Geodata.gov was designed to provide one-stop Web access to geospatial information under the Geospatial One-Stop project, an E-government initiative managed by the U.S. Geological Service.
However since data.gov has been migrated to a cloud computing platform, there is sufficient capacity to provide provisioning services and flexibility to expand the platform if needed, McClure said.
Agencies will still run their own applications and build their specialized applications to meet the needs of their mission areas. Third-party or commercial providers could link their services into the platform, or agencies can build their own software, McClure noted.
“There was a lot of consultation with Interior, EPA and USDA because they are the users of information,” McClure said. GSA is not a big geospatial user, but, “We just felt we could provide a common service that they could then maximize the investment in a much better way.”
State governments are also looking to corral the costs of storing their geographic information system data.
For example, Colorado, Montana, Oregon and Utah are looking to issue a request for proposals for a commercial cloud storage provider to host the states’ GIS data instead of each state negotiating its own separate contract. The states have expressed interest in federal agencies joining the consortium, a move that would considerably lower the cost of processing and storing GIS data for all members.
The federal government is aware of various states’ interest in working with the federal agencies, McClure said.
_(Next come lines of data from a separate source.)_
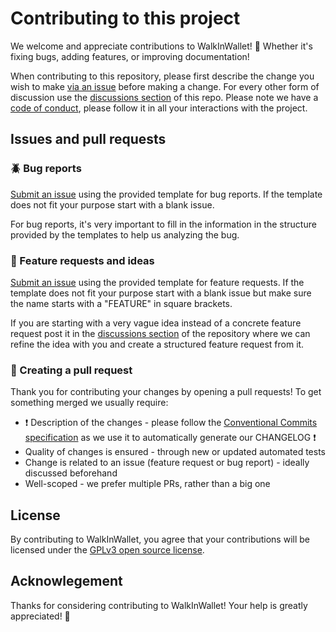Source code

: # Contributing to this project

We welcome and appreciate contributions to WalkInWallet! 🎉 Whether it's fixing bugs, adding features, or improving documentation!

When contributing to this repository, please first describe the change you wish to make [via an issue](../../issues/new) before making a change. For every other form of discussion use the [discussions section](../../discussions) of this repo.
Please note we have a [code of conduct](CODE_OF_CONDUCT.md), please follow it in all your interactions with the project.

## Issues and pull requests

### 🪲 Bug reports

[Submit an issue](../../issues/new) using the provided template for bug reports. If the template does not fit your purpose start with a blank issue.

For bug reports, it's very important to fill in the information in the structure provided by the templates to help us analyzing the bug.

### 🧠 Feature requests and ideas

[Submit an issue](../../issues/new) using the provided template for feature requests. If the template does not fit your purpose start with a blank issue but make sure the name starts with a "FEATURE" in square brackets.

If you are starting with a very vague idea instead of a concrete feature request post it in the [discussions section](../../discussions) of the repository where we can refine the idea with you and create a structured feature request from it.

### 💪 Creating a pull request

Thank you for contributing your changes by opening a pull requests! To get something merged we usually require:

- ❗ Description of the changes - please follow the [Conventional Commits specification](https://www.conventionalcommits.org/en/v1.0.0/#specification) as we use it to automatically generate our CHANGELOG ❗
- Quality of changes is ensured - through new or updated automated tests
- Change is related to an issue (feature request or bug report) - ideally discussed beforehand
- Well-scoped - we prefer multiple PRs, rather than a big one

## License

By contributing to WalkInWallet, you agree that your contributions will be licensed under the [GPLv3 open source license](LICENSE).

## Acknowlegement

Thanks for considering contributing to WalkInWallet! Your help is greatly appreciated! 🙏
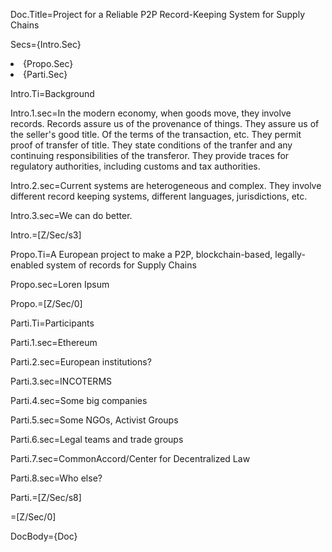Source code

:Doc.Title=Project for a Reliable P2P Record-Keeping System for Supply Chains

Secs={Intro.Sec}<li>{Propo.Sec}<li>{Parti.Sec}

Intro.Ti=Background

Intro.1.sec=In the modern economy, when goods move, they involve records.  Records assure us of the provenance of things.  They assure us of the seller's good title.  Of the terms of the transaction, etc. They permit proof of transfer of title.  They state conditions of the tranfer and any continuing responsibilities of the transferor.  They provide traces for regulatory authorities, including customs and tax authorities.

Intro.2.sec=Current systems are heterogeneous and complex.  They involve different record keeping systems, different languages, jurisdictions, etc. 

Intro.3.sec=We can do better.

Intro.=[Z/Sec/s3]

Propo.Ti=A European project to make a P2P, blockchain-based, legally-enabled system of records for Supply Chains

Propo.sec=Loren Ipsum

Propo.=[Z/Sec/0]

Parti.Ti=Participants

Parti.1.sec=Ethereum

Parti.2.sec=European institutions?

Parti.3.sec=INCOTERMS

Parti.4.sec=Some big companies

Parti.5.sec=Some NGOs, Activist Groups

Parti.6.sec=Legal teams and trade groups

Parti.7.sec=CommonAccord/Center for Decentralized Law

Parti.8.sec=Who else?

Parti.=[Z/Sec/s8]

=[Z/Sec/0]

DocBody={Doc}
GSA has spoken to officials with the National Association of State Chief Information Officers and state CIOs, he noted.
With government geospatial data, multiple users often define specifications and requirements differently. So they have to collect their own data to find the datasets built to their needs. “So you have to be as transparent as you can be. We have made it clear to NASCIO or state CIOs if they can find value in using this, then we will work out the arrangements to accommodate them,” McClure said.
Moving geospatial data to data.gov is also causing GSA to rethink whether to issue a blanket purchase agreement with vendors to provide geospatial information as a cloud service, as it as done for infrastructure-as-a-service and e-mail.
There have been discussions within GSA and with the Office of Management and Budget on how to create acquisition vehicles that are conducive to cloud computing. If the government is not designing existing contract vehicles that make it is easier to procure cloud services, then new ones need to be created. If GSA does create a new contract vehicle then it has to be consistent with demand.
Whether or not geospatial information needs a new contract vehicle or if issues have been solved by parking it on data.gov is something that the government is sorting through now, McClure said.